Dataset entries
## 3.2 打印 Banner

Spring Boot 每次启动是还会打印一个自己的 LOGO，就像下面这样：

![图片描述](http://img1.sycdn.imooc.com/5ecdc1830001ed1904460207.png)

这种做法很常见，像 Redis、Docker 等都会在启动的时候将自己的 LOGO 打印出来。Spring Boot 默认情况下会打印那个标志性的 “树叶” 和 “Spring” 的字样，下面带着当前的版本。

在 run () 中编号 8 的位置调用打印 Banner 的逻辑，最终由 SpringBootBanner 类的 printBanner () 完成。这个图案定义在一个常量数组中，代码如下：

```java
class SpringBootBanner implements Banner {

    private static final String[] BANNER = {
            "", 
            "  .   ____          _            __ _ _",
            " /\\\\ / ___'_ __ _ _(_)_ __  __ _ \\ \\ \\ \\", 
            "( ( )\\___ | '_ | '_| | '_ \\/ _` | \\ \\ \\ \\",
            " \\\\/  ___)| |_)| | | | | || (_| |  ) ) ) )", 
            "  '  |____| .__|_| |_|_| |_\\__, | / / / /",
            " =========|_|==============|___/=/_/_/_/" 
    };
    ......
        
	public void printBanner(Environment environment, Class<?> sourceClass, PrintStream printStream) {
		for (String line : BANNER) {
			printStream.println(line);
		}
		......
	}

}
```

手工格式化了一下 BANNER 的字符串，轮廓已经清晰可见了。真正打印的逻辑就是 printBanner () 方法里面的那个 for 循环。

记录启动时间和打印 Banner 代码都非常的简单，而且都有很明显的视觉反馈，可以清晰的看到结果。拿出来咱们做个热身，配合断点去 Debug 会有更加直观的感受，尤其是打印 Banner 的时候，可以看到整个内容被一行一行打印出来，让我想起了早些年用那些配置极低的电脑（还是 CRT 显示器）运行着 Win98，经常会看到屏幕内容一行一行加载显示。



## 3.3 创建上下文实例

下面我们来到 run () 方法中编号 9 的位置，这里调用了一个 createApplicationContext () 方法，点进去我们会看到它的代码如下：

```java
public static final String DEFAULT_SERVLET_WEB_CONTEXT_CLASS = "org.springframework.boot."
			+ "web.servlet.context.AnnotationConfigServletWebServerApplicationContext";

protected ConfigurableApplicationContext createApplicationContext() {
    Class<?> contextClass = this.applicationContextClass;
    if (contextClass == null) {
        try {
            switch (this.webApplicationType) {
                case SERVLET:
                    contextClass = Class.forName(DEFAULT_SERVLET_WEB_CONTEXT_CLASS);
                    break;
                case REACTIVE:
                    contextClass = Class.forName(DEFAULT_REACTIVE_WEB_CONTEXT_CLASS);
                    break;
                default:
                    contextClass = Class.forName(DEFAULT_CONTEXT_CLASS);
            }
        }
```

...

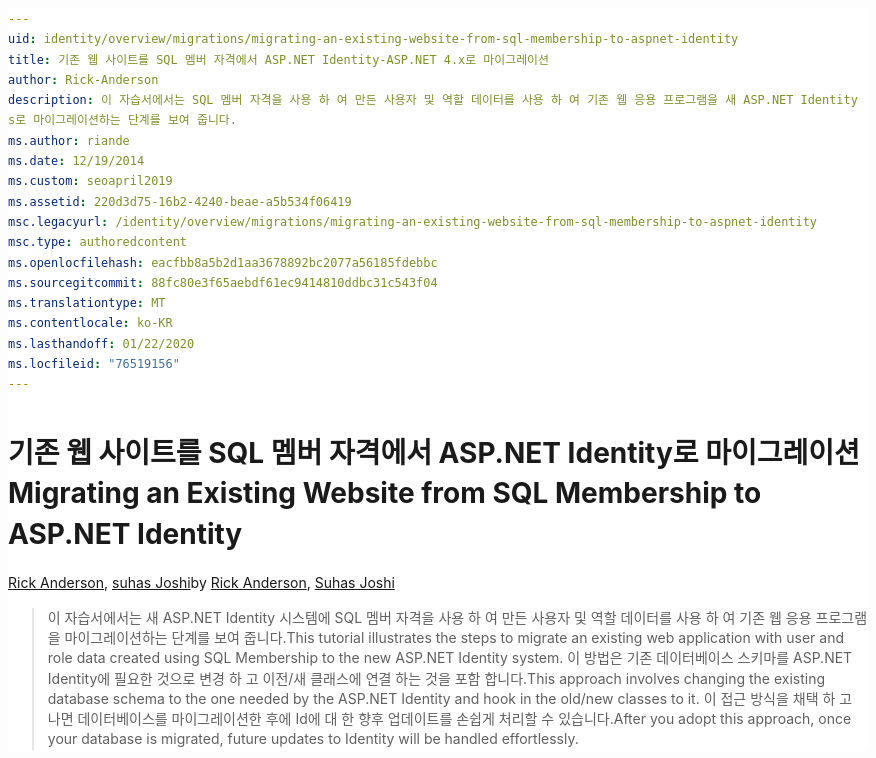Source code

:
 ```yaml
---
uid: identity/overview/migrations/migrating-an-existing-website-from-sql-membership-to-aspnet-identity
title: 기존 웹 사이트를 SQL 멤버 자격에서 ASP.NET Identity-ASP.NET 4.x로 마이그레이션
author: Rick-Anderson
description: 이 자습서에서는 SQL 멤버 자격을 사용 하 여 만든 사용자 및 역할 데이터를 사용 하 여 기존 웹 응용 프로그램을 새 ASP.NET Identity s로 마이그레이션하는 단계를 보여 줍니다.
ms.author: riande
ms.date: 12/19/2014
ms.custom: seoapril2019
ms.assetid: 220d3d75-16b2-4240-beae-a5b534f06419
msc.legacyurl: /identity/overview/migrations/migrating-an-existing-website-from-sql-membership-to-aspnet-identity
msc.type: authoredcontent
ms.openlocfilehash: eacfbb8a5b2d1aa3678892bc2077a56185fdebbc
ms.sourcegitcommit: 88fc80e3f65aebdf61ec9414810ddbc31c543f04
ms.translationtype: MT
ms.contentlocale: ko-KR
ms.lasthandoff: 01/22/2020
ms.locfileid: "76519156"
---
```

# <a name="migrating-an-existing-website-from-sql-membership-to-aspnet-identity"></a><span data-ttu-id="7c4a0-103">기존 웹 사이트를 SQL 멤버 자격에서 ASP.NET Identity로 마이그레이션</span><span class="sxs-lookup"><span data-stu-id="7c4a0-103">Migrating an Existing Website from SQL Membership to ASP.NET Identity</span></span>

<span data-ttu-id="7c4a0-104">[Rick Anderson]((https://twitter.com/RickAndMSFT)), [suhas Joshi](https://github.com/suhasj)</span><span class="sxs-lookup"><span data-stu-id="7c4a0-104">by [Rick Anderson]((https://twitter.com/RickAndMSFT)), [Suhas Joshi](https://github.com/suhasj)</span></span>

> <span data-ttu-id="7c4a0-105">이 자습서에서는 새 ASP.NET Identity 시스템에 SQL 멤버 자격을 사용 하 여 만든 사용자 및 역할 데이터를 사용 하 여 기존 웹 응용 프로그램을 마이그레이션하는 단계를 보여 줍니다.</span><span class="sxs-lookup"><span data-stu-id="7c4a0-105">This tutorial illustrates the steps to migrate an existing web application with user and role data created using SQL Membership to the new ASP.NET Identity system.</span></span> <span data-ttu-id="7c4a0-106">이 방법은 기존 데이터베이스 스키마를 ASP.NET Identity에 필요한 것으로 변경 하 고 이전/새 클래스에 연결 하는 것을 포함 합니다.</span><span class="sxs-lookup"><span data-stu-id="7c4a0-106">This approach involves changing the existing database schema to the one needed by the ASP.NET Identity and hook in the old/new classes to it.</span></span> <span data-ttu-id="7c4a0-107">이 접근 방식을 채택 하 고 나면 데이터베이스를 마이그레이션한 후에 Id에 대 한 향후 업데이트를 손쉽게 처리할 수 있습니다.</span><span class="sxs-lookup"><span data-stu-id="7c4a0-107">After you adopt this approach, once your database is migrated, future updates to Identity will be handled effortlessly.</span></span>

§ Task instructions
Using the data above, print exactly the lines from the line that contains "## 3.2 打印 Banner" through the line that contains "## 3.3 创建上下文实例", with both included.

§ Exercise output
## 3.2 打印 Banner

Spring Boot 每次启动是还会打印一个自己的 LOGO，就像下面这样：

![图片描述](http://img1.sycdn.imooc.com/5ecdc1830001ed1904460207.png)

这种做法很常见，像 Redis、Docker 等都会在启动的时候将自己的 LOGO 打印出来。Spring Boot 默认情况下会打印那个标志性的 “树叶” 和 “Spring” 的字样，下面带着当前的版本。

在 run () 中编号 8 的位置调用打印 Banner 的逻辑，最终由 SpringBootBanner 类的 printBanner () 完成。这个图案定义在一个常量数组中，代码如下：

```java
class SpringBootBanner implements Banner {

    private static final String[] BANNER = {
            "", 
            "  .   ____          _            __ _ _",
            " /\\\\ / ___'_ __ _ _(_)_ __  __ _ \\ \\ \\ \\", 
            "( ( )\\___ | '_ | '_| | '_ \\/ _` | \\ \\ \\ \\",
            " \\\\/  ___)| |_)| | | | | || (_| |  ) ) ) )", 
            "  '  |____| .__|_| |_|_| |_\\__, | / / / /",
            " =========|_|==============|___/=/_/_/_/" 
    };
    ......
        
	public void printBanner(Environment environment, Class<?> sourceClass, PrintStream printStream) {
		for (String line : BANNER) {
			printStream.println(line);
		}
		......
	}

}
```

手工格式化了一下 BANNER 的字符串，轮廓已经清晰可见了。真正打印的逻辑就是 printBanner () 方法里面的那个 for 循环。

记录启动时间和打印 Banner 代码都非常的简单，而且都有很明显的视觉反馈，可以清晰的看到结果。拿出来咱们做个热身，配合断点去 Debug 会有更加直观的感受，尤其是打印 Banner 的时候，可以看到整个内容被一行一行打印出来，让我想起了早些年用那些配置极低的电脑（还是 CRT 显示器）运行着 Win98，经常会看到屏幕内容一行一行加载显示。



## 3.3 创建上下文实例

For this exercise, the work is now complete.